El presidente de Turquía, Recep Tayyip Erdogan, en una imagen de archivo.
EFE / OFICINA DE PRENSA DE LA PRESIDENCIA

Recep Tayyip Erdogán, el incombustible presidente de Turquía, no ha metabolizado el rechazo de la Unión Europea y su resentimiento lo pone en evidencia casi a diario. Desde que consiguió frenar los intentos militares de derrocarle por el sencillo método de encarcelarlos a todos, no ha parado de enredar la precaria estabilidad internacional en su zona geográfica.

Está implicado en la eterna guerra de Siria, se ha inmiscuido en el conflicto libio y en el drama libanés, se ha peleado, y enseguida aliado de nuevo, con Putin, flirtea con los iraníes, ha echado una mano en el enfrentamiento de Nagorno Karabaj y vive obsesionado con combatir a los kurdos. Los que le conocen bien aseguran que su sueño es recuperar el antiguo imperio otomano.

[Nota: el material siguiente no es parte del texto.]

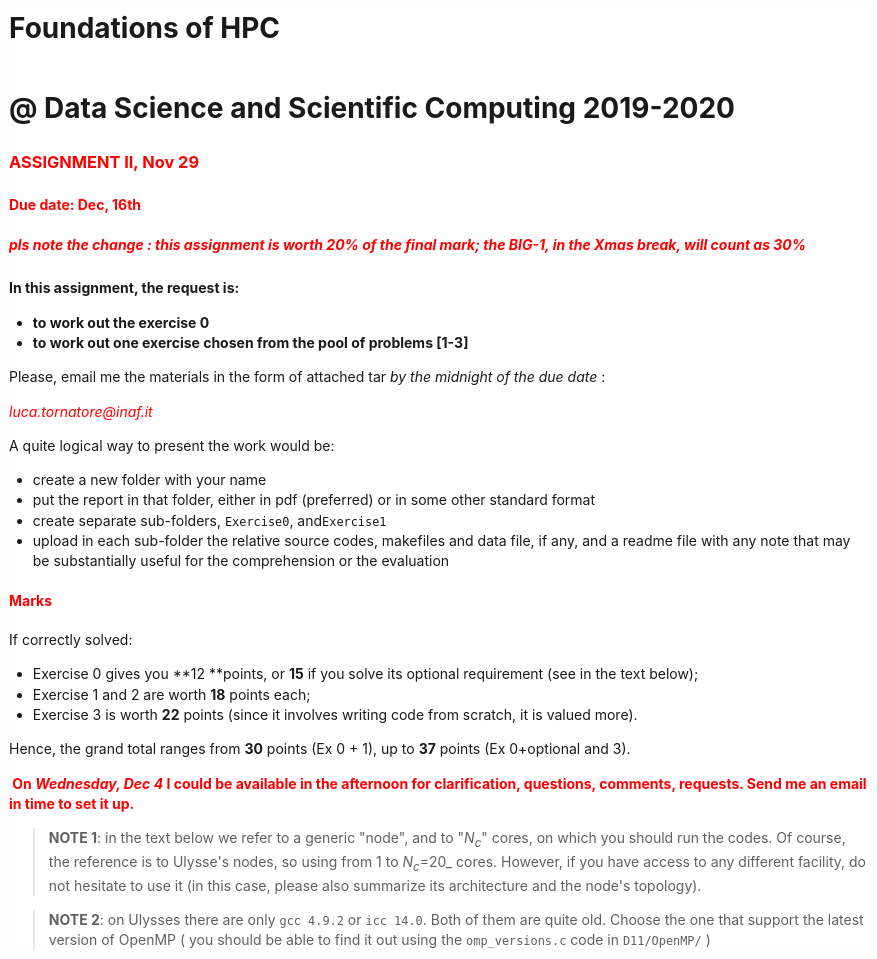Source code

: # Foundations of HPC 

# @ Data Science and Scientific Computing 2019-2020

### <font color='red'>ASSIGNMENT II, Nov 29</font>
#### <font color='red'>Due date: Dec, 16th</font>

##### _<font color='red'>pls note the change : this assignment is worth 20% of the final mark; the BIG-1, in the Xmas break, will count as 30% </font>_

**In this assignment, the request is:**

- **to work out the exercise 0**
- **to work out one exercise chosen from the pool of problems [1-3]**

Please, email me the materials in the form of attached tar  _by the midnight of the due date_ :

<font color='red'>_luca.tornatore@inaf.it_</font>

A quite logical way to present the work would be:

- create a new folder with your name
- put the report in that folder, either in pdf (preferred) or in some other standard format
- create separate sub-folders, `Exercise0`, and`Exercise1` 
- upload in each sub-folder the relative source codes, makefiles and data file, if any, and a readme file with any note that may be substantially useful for the comprehension or the evaluation

#### <font color='red'>Marks</font>

If correctly solved: 

- Exercise 0 gives you **12 **points, or **15** if you solve its optional requirement (see in the text below);
- Exercise 1 and 2 are worth **18** points each;
- Exercise 3 is worth **22** points (since it involves writing code from scratch, it is valued more).

Hence, the grand total ranges from **30** points (Ex 0 + 1), up to **37** points (Ex 0+optional and 3).

**<font color='red'> On _Wednesday, Dec 4_ I could be available in the afternoon for clarification, questions, comments, requests. Send me an email in time to set it up.</font>**



> **NOTE 1**: in the text below we refer to a generic "node", and to "_$N_c$_" cores, on which you should run the codes. Of course, the reference is to Ulysse's nodes, so using from 1 to _$N_c$_=20_ cores.
> However, if you have access to any different facility, do not hesitate to use it (in this case, please also summarize its architecture and the node's topology).

> **NOTE 2**: on Ulysses there are only `gcc 4.9.2` or `icc 14.0`. Both of them are quite old. Choose the one that support the latest version of OpenMP ( you should be able to find it out using the `omp_versions.c` code in `D11/OpenMP/` )
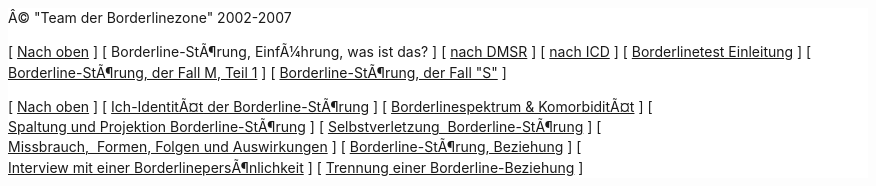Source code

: Â© "Team der Borderlinezone" 2002-2007

[ [Nach oben](/persstoerung/spezifische_f60/spezifische_f60.html) ] [ Borderline-StÃ¶rung, EinfÃ¼hrung, was ist das? ] [ [nach DMSR](/bord/bord4/dmsr.html) ] [ [nach ICD](/bord/bord2/stoerung_f60_31_borderline.html) ] [ [Borderlinetest Einleitung](/bord/bord_test/einleitung_bps_test.html) ] [ [Borderline-StÃ¶rung, der Fall M, Teil 1](/fallbeisp_m_1/fallbeispiel_m.htm) ] [ [Borderline-StÃ¶rung, der Fall "S"](/der_fall_s/der_fall_s.htm) ]

[ [Nach oben](/persstoerung/spezifische_f60/spezifische_f60.html) ] [ [Ich-IdentitÃ¤t der Borderline-StÃ¶rung](/bord/bord3/bord_stoerung_1.html) ] [ [Borderlinespektrum & KomorbiditÃ¤t](/bord/borderlinespektrum_mit.htm) ] [ [Spaltung und Projektion Borderline-StÃ¶rung](/spaltung/spaltung.html) ] [ [Selbstverletzung  Borderline-StÃ¶rung](/ssv/ssvv.htm) ] [ [Missbrauch,  Formen, Folgen und Auswirkungen](/bord/missbrauch.htm) ] [ [Borderline-StÃ¶rung, Beziehung](/beziehung/beziehung.htm) ] [ [Interview mit einer BorderlinepersÃ¶nlichkeit](/bord/interview_mit_borderline.htm) ] [ [Trennung einer Borderline-Beziehung](/trennung/trennung.htm) ]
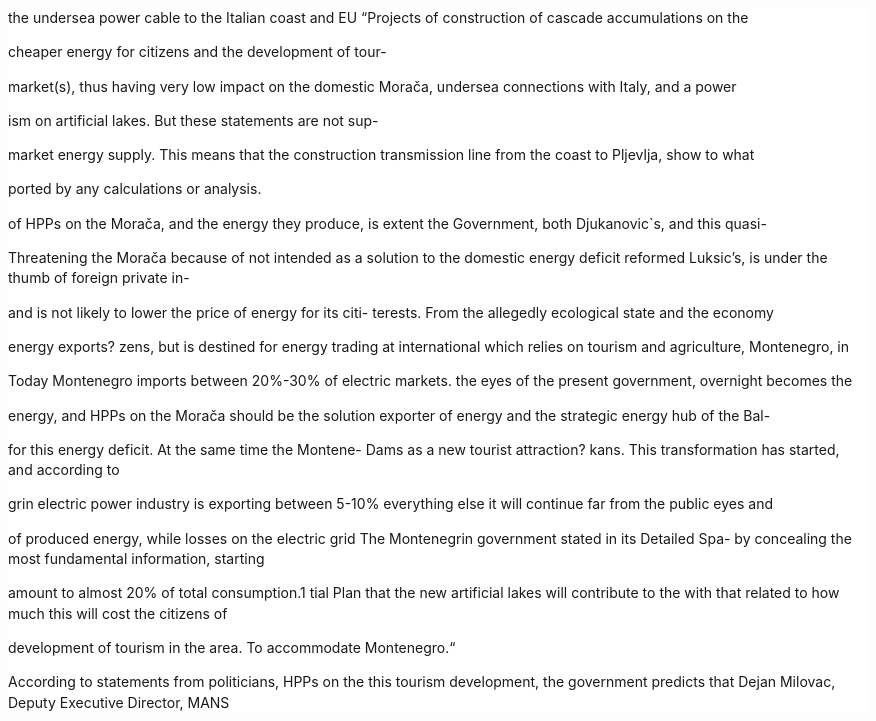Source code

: the undersea power cable to the Italian coast and EU                     “Projects of construction of cascade accumulations on the

cheaper energy for citizens and the development of tour-

market(s), thus having very low impact on the domestic                   Morača, undersea connections with Italy, and a power

ism on artificial lakes. But these statements are not sup-

market energy supply. This means that the construction                   transmission line from the coast to Pljevlja, show to what

ported by any calculations or analysis.

of HPPs on the Morača, and the energy they produce, is                   extent the Government, both Djukanovic`s, and this quasi-

Threatening the Morača because of                                                       not intended as a solution to the domestic energy deficit                reformed Luksic’s, is under the thumb of foreign private in-

and is not likely to lower the price of energy for its citi-             terests. From the allegedly ecological state and the economy

energy exports?                                                                         zens, but is destined for energy trading at international                which relies on tourism and agriculture, Montenegro, in

Today Montenegro imports between 20%-30% of electric                                    markets.                                                                 the eyes of the present government, overnight becomes the

energy, and HPPs on the Morača should be the solution                                                                                                            exporter of energy and the strategic energy hub of the Bal-

for this energy deficit. At the same time the Montene-                                  Dams as a new tourist attraction?                                        kans. This transformation has started, and according to

grin electric power industry is exporting between 5-10%                                                                                                          everything else it will continue far from the public eyes and

of produced energy, while losses on the electric grid                                   The Montenegrin government stated in its Detailed Spa-                   by concealing the most fundamental information, starting

amount to almost 20% of total consumption.1                                             tial Plan that the new artificial lakes will contribute to the           with that related to how much this will cost the citizens of

development of tourism in the area. To accommodate                       Montenegro.“

According to statements from politicians, HPPs on the                                   this tourism development, the government predicts that                                                      Dejan Milovac, Deputy Executive Director, MANS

En ambiciones no se queda corto. Pero en la política, y más en las relaciones internacionales, nunca faltan recursos para frenar ambiciones. Turquía arrastra desde hace cien años el estigma del genocidio cometido en Armenia. Entre 600.000 y 800.000 personas fueron asesinadas por orden del gobierno, entonces en Estambul, en un intento por borrar del mapa la identidad y cultura del pueblo armenio que se resistía a su dominio.

Los sucesivos gobiernos turcos nunca aceptaron esta realidad, lo cual empaña más su historia. Siempre lo han negado y han tomado represalias contra quienes lo investigaron a fondo y lo denunciaron. A esta actitud negativista acaba de responder nada menos que el nuevo presidente norteamericano, Joe Biden. En una intervención que le honra ha anunciado que el genocidio armenio debe ser clarificado. Las primeras interpretaciones coinciden en que es una forma de bajarle los humos a Erdogán.